What the exercise asks: Identify every line of the data below that contains the string "typed". Matching is case-sensitive.

Recorded data
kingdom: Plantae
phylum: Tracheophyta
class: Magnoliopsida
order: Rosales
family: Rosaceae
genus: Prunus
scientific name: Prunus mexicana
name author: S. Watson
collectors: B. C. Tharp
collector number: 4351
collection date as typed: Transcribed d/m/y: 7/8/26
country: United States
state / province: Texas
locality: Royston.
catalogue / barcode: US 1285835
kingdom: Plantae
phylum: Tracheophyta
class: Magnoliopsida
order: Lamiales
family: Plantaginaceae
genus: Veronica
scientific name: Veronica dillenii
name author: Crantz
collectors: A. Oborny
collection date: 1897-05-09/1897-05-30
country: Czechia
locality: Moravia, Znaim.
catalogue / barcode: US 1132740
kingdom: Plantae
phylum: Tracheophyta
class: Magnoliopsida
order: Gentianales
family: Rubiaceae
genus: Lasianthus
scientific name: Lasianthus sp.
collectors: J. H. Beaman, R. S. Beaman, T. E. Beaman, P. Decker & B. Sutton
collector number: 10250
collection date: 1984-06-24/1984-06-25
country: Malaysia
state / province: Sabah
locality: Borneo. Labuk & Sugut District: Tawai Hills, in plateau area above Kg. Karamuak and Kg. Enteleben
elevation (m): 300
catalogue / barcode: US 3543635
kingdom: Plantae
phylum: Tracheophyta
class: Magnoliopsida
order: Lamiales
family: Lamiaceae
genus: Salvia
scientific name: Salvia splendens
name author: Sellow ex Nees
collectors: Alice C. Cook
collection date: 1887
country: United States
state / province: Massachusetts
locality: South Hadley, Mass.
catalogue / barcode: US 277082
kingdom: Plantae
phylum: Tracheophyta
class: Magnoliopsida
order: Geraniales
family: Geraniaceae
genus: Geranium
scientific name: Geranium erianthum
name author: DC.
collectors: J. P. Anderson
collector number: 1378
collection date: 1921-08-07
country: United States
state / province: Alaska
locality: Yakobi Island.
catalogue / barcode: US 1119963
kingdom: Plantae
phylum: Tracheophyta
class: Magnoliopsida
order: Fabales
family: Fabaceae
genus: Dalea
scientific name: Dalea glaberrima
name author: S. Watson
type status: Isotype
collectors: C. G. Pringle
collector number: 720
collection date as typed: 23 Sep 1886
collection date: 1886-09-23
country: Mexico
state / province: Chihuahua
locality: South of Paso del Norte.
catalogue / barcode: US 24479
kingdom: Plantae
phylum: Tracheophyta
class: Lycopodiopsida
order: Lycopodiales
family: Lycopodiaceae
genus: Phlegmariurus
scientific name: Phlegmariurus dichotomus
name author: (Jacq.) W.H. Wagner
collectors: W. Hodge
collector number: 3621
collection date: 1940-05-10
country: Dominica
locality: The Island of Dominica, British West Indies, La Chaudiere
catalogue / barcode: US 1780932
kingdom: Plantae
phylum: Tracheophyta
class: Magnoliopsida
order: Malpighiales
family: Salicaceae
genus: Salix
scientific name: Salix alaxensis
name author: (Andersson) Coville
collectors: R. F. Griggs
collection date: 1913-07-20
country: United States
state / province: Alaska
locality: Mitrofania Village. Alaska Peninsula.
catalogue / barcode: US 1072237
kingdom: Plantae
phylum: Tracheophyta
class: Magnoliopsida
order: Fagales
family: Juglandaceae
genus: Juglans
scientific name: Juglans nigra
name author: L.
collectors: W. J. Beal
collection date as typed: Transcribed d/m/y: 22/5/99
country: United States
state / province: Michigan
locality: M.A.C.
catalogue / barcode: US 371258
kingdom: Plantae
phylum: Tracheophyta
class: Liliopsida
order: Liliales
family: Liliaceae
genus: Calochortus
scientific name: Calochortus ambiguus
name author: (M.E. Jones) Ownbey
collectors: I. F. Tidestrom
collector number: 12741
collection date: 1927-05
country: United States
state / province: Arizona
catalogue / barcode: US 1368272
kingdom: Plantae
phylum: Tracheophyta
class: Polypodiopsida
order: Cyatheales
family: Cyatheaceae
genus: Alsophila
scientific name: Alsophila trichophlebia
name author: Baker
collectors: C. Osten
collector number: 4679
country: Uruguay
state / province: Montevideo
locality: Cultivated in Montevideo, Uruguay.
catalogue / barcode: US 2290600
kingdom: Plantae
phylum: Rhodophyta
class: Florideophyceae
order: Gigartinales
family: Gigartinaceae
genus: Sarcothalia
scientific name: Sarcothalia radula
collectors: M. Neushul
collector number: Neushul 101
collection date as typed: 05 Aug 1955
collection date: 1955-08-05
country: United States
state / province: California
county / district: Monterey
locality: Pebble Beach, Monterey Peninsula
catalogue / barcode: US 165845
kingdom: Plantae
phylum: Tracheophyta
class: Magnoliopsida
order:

Solution for this task:
collection date as typed: Transcribed d/m/y: 7/8/26
collection date as typed: 23 Sep 1886
collection date as typed: Transcribed d/m/y: 22/5/99
collection date as typed: 05 Aug 1955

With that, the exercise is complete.